EXERCISE AIM
For the entries below, state how many lines contain the string "right". Add nothing else.

[Records from a data source]
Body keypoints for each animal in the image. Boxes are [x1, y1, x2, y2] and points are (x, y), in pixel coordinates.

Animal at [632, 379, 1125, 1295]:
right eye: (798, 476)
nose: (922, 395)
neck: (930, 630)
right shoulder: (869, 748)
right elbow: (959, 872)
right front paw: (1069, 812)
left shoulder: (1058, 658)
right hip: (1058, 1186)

RESPONSE FOR THIS EXERCISE
5